- Sire: Pivotal
- Grandsire: Polar Falcon
- Dam: Heavenly Ray
- Damsire: Rahy
- Sex: Mare
- Foaled: 1999
- Country: Great Britain
- Colour: Chestnut
- Breeder: Cheveley Park Stud Ltd.
- Owner: Michael Bello
- Trainer: Robert J. Frankel
- Record: 34: 14-6-5
- Earnings: US$2,261,594

Major wins
- Blue Norther Stakes (2002) Some Sensation Stakes (2002) Providencia Stakes (2002) Honeymoon Breeders' Cup Handicap (2002) American Oaks (2002) Santa Barbara Handicap (2003, 2004, 2005) John C. Mabee Handicap (2003) San Gorgonio Handicap (2004) Beverly Hills Handicap (2005) Santa Ana Handicap (2005) Yellow Ribbon Stakes (2005)

Honours
- Grade III Megahertz Stakes

= Megahertz (horse) =

British-bred Thoroughbred racehorse

Megahertz (foaled May 4, 1999 in Great Britain) is a Thoroughbred racehorse who raced in France and the United States.

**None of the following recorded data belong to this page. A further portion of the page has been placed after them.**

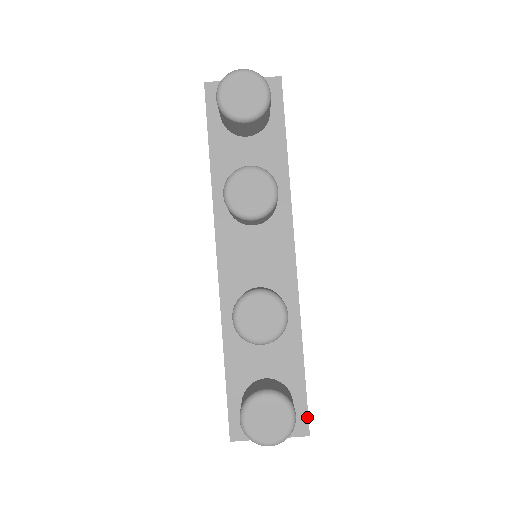
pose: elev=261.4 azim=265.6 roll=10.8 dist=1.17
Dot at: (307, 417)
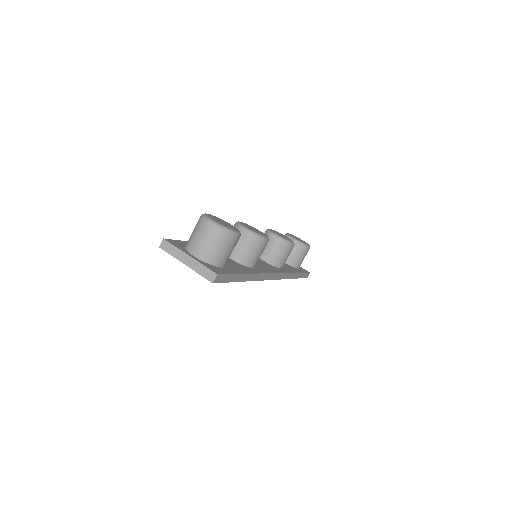
Dot at: (225, 273)
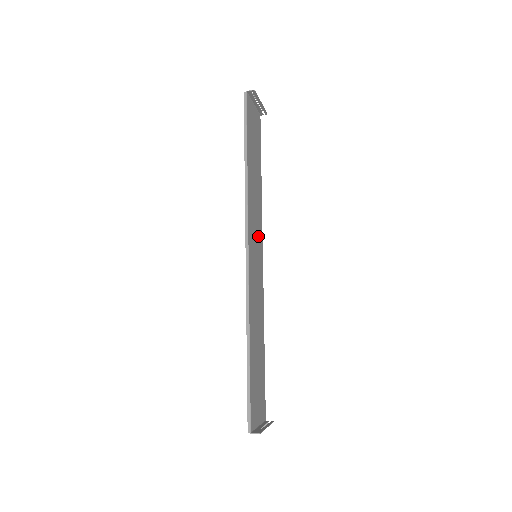
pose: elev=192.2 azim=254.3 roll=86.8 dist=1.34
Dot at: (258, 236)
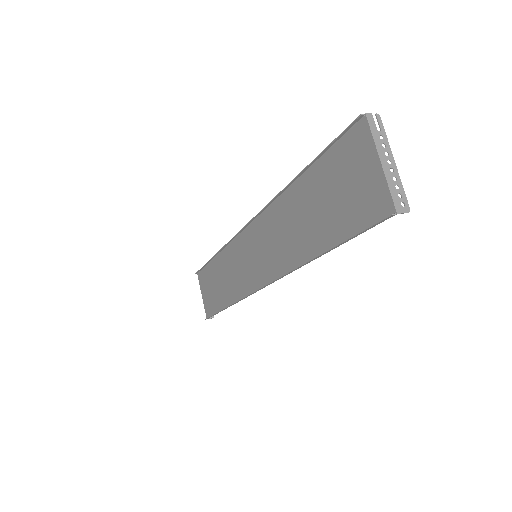
Dot at: (264, 236)
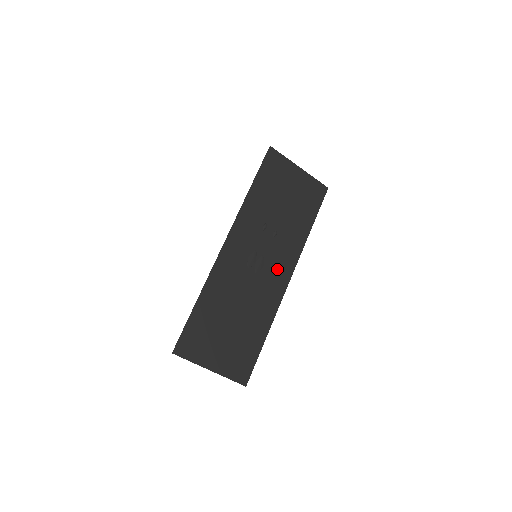
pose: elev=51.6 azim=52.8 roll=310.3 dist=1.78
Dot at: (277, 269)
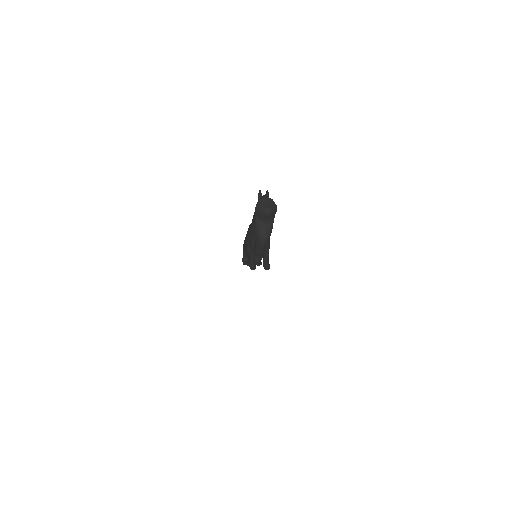
Dot at: occluded
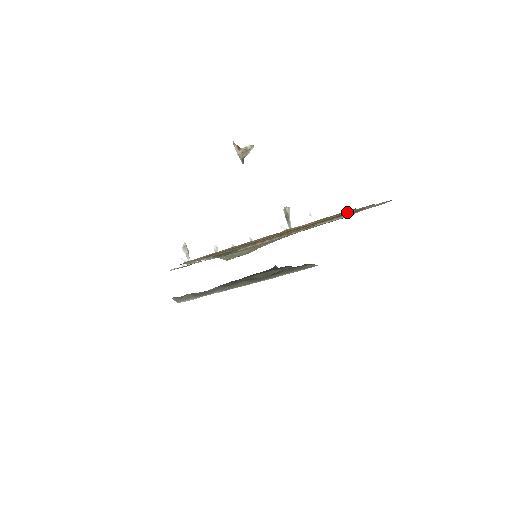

Raced at age two, Megahertz made eight starts, compiling a record of 1-1-2. Her only win came in the Prix Hotel du Golf Barriere at the Deauville-La Touques Racecourse. Owned by trainer Robert Collet, after her first two starts Megahertz was sold to a racing partnership and her training was taken over by Nicolas Clement. At the end of the year she was sold to American Michael Bello who brought her to the California stable of Bobby Frankel.

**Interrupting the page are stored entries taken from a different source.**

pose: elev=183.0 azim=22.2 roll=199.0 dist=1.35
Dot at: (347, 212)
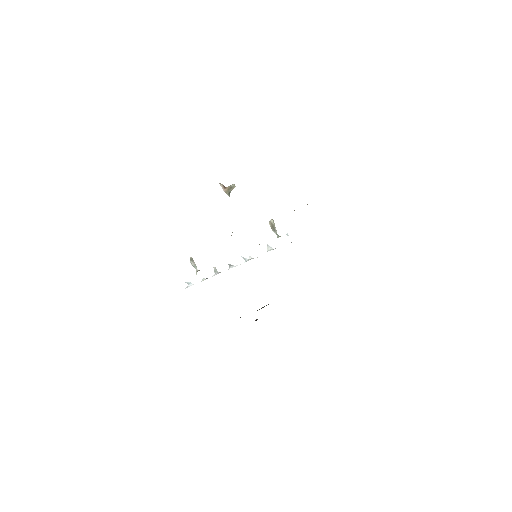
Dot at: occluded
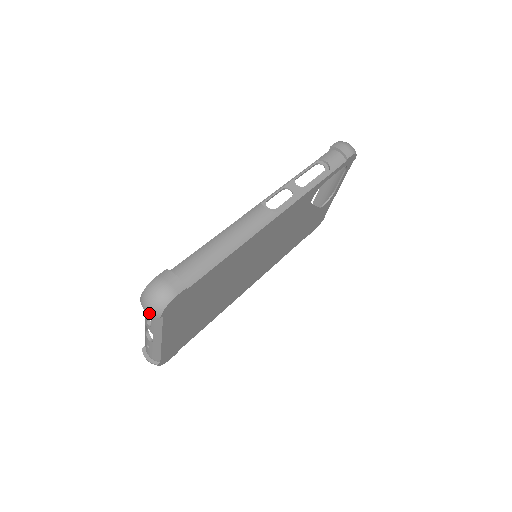
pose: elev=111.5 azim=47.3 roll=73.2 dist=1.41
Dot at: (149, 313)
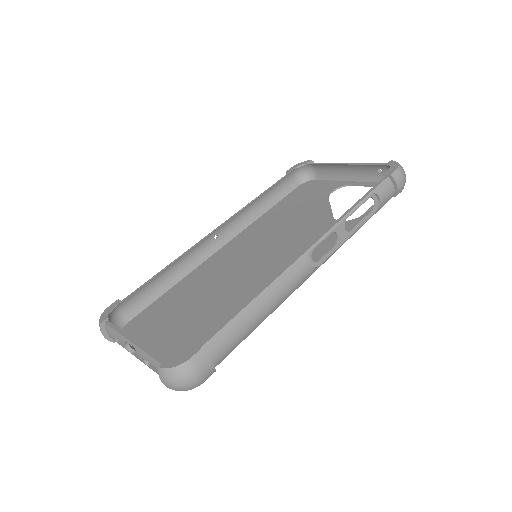
Dot at: (166, 386)
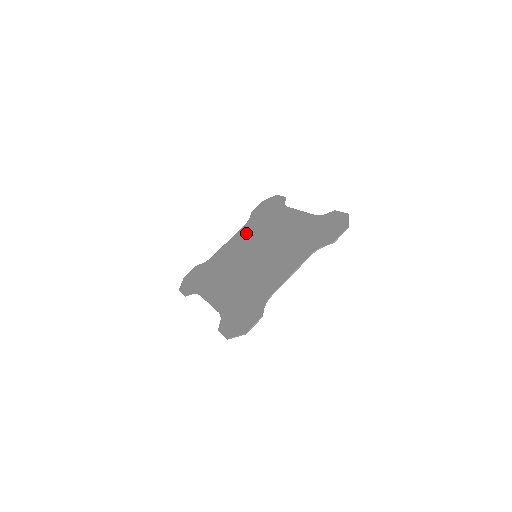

Megahertz made her first start in the United States on January 9, 2002, winning the Blue Norther Stakes at Santa Anita Park. She did it in what would become her trademark style, coming from the back of the field to win in the homestretch. She went on to win another four stakes that year including the American Oaks. As a four-year-old, Megahertz won the Santa Barbara Handicap and her first Grade I event, the John C. Mabee Handicap. Back on the track at age five in 2004, she won the San Gorgonio Handicap and her second Santa Barbara Handicap. In her final year of racing at age six, Megahertz won the Beverly Hills and Santa Ana Handicaps, plus a record third straight Santa Barbara Handicap. From 2003 through 2005, Megahertz competed in the Breeders' Cup Filly & Mare Turf, earning her best finish in 2004 when she finished fifth to winner, Ouija Board.

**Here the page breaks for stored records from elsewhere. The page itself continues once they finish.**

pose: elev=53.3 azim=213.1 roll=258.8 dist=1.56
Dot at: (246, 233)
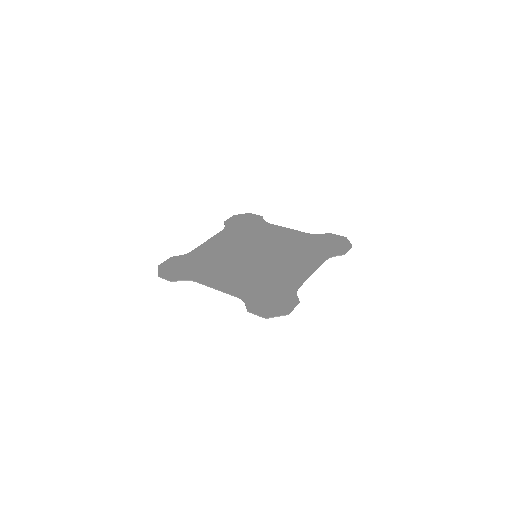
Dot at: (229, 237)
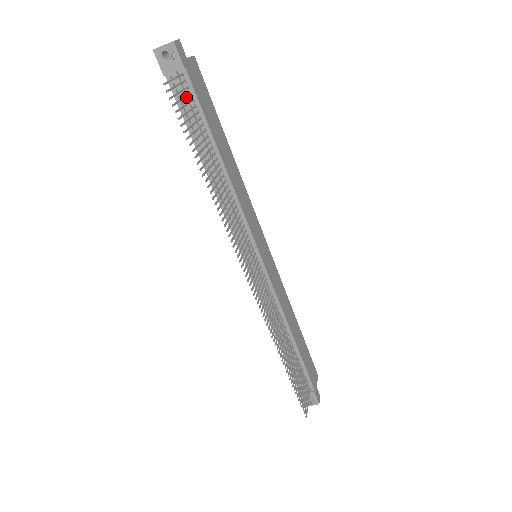
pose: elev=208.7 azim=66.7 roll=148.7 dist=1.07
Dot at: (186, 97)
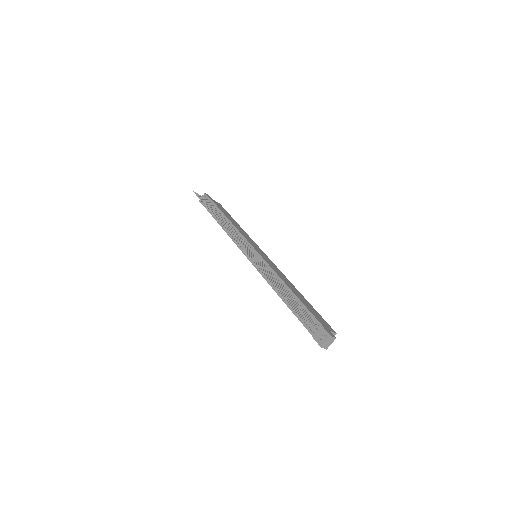
Dot at: (208, 202)
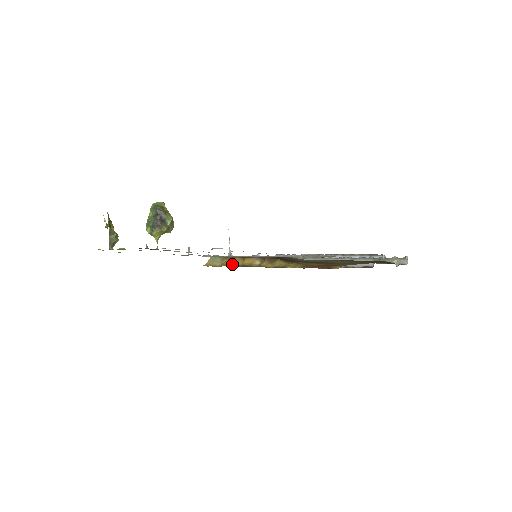
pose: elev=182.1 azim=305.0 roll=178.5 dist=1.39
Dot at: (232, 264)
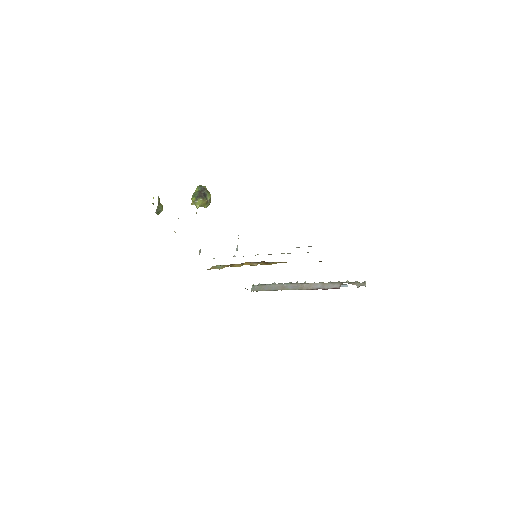
Dot at: (233, 266)
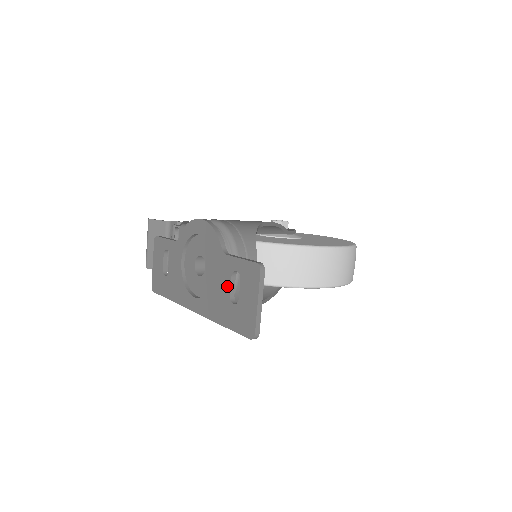
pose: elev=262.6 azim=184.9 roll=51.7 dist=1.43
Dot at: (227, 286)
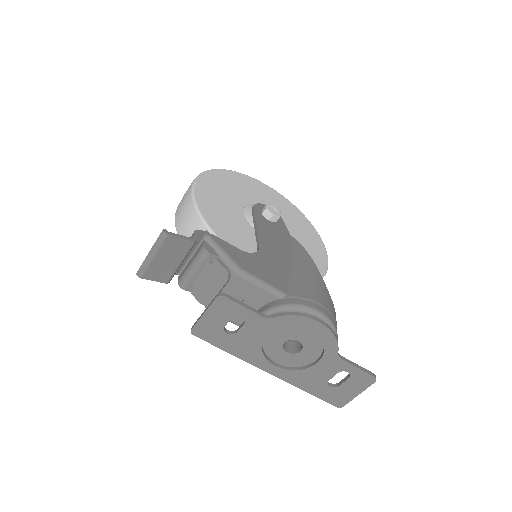
Dot at: (329, 376)
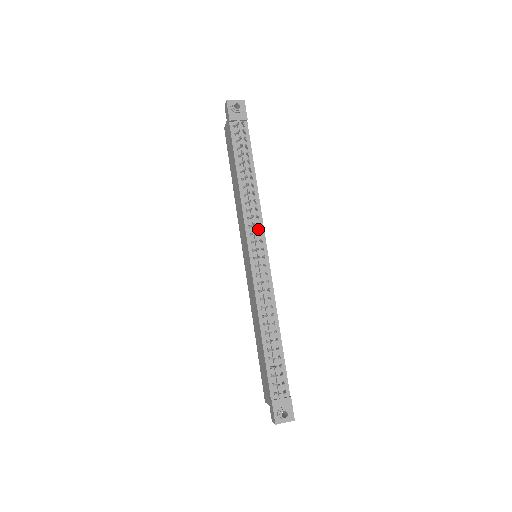
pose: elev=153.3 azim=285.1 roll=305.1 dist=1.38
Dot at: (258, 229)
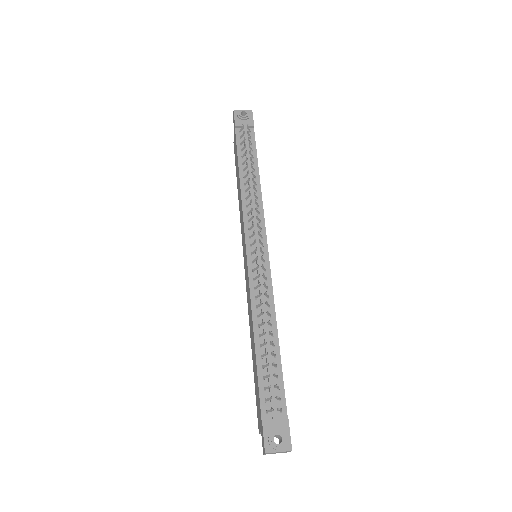
Dot at: occluded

Retired from racing, Megahertz was bred to Giant's Causeway and produced a colt named Causeithertz on February 18, 2007. At the November 2007 Keeneland Sales, owner Michael Bello sold Megahertz in foal to Bernardini for $2.1 million to Roy and Gretchen Jackson's Lael Stable. On February 29, 2008 she gave birth to a filly.